## Description of the task:
Find the string "ligne" in the records. Copy each line that has it.

## Provided entries:
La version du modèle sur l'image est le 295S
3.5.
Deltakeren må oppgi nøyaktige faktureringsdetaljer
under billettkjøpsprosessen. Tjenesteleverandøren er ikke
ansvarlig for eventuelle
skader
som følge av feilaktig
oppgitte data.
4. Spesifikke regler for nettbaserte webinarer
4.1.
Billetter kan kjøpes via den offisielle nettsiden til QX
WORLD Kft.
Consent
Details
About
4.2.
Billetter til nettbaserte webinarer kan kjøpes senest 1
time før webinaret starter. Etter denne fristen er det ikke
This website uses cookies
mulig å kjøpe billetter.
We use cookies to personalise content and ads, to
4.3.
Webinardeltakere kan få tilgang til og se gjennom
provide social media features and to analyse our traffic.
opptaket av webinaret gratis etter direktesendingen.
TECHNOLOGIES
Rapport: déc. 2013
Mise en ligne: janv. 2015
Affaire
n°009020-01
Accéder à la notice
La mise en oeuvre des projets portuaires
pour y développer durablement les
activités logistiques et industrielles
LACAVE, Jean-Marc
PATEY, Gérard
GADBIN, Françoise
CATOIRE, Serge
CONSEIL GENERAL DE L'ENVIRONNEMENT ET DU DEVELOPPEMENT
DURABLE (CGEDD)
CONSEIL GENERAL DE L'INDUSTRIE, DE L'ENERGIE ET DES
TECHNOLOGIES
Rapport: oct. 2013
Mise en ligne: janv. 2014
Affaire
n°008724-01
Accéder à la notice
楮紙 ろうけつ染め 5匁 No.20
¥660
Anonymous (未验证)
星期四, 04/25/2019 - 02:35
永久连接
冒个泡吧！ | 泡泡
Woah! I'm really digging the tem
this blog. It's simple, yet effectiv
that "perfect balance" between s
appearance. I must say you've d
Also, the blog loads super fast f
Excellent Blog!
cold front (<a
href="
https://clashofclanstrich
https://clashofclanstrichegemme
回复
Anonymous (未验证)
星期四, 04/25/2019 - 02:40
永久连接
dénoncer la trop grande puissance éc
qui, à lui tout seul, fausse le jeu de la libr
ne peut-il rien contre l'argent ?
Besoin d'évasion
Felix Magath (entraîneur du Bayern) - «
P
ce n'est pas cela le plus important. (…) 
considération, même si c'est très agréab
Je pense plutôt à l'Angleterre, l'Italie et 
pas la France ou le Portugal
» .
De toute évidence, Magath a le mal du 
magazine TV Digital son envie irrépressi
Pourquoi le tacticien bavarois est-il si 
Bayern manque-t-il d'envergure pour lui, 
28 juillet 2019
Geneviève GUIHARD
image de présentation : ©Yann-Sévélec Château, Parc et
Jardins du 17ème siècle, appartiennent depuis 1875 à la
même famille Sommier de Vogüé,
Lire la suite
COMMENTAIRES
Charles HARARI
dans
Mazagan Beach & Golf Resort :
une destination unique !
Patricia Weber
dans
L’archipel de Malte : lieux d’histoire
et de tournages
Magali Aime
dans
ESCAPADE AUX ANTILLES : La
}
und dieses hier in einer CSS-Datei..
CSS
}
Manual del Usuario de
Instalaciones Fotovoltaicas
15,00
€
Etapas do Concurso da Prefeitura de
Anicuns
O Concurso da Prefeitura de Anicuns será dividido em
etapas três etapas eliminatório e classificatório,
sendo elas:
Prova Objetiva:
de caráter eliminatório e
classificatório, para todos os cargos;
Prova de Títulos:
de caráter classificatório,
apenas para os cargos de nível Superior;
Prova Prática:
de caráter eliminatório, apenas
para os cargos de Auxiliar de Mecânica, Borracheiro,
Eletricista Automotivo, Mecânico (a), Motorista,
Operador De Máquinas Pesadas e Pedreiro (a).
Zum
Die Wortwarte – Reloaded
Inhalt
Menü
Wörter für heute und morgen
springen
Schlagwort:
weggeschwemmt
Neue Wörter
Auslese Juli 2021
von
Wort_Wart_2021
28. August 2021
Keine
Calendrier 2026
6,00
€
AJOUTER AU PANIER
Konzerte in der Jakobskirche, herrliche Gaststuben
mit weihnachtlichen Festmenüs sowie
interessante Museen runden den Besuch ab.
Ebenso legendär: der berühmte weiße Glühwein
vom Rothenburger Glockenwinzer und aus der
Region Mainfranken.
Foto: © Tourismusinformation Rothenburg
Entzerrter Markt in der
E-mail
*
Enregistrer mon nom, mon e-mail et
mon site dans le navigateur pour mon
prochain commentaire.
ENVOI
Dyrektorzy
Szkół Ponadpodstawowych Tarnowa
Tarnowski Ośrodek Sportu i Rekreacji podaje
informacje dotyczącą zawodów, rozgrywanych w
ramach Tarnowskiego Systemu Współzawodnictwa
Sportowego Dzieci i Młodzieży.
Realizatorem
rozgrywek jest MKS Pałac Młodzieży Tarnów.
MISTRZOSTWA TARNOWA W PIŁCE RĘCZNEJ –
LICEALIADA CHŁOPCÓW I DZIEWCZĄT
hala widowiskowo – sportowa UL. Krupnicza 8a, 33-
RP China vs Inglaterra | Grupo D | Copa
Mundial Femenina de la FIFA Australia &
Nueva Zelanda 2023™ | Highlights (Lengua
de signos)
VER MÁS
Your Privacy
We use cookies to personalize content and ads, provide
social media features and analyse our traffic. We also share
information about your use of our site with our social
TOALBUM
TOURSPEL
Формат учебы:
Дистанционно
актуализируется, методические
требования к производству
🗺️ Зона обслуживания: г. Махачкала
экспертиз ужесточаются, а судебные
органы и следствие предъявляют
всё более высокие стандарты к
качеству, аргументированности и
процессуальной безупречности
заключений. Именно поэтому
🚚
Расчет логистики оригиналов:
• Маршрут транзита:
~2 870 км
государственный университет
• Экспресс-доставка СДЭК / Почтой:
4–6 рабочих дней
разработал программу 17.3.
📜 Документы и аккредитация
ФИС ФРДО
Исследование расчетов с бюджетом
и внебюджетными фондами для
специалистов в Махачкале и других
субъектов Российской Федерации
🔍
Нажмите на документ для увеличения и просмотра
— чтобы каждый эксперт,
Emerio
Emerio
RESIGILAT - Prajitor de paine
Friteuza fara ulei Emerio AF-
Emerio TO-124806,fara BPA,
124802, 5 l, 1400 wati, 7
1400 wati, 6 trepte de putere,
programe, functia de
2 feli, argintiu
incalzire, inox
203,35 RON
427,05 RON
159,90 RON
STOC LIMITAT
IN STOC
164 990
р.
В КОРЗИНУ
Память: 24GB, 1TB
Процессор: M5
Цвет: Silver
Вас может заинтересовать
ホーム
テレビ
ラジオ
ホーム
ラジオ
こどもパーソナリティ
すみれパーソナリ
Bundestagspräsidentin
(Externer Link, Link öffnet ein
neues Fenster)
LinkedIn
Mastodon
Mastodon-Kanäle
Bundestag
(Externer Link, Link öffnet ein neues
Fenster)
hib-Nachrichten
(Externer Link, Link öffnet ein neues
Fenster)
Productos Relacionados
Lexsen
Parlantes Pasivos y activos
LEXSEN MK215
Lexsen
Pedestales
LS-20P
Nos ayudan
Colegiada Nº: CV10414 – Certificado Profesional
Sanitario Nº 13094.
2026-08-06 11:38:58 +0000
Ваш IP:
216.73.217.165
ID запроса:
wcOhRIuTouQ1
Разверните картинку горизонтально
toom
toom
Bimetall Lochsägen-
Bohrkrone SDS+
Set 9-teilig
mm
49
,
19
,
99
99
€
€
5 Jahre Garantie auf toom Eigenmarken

## Solved exercise:
Mise en ligne: janv. 2015
Mise en ligne: janv. 2014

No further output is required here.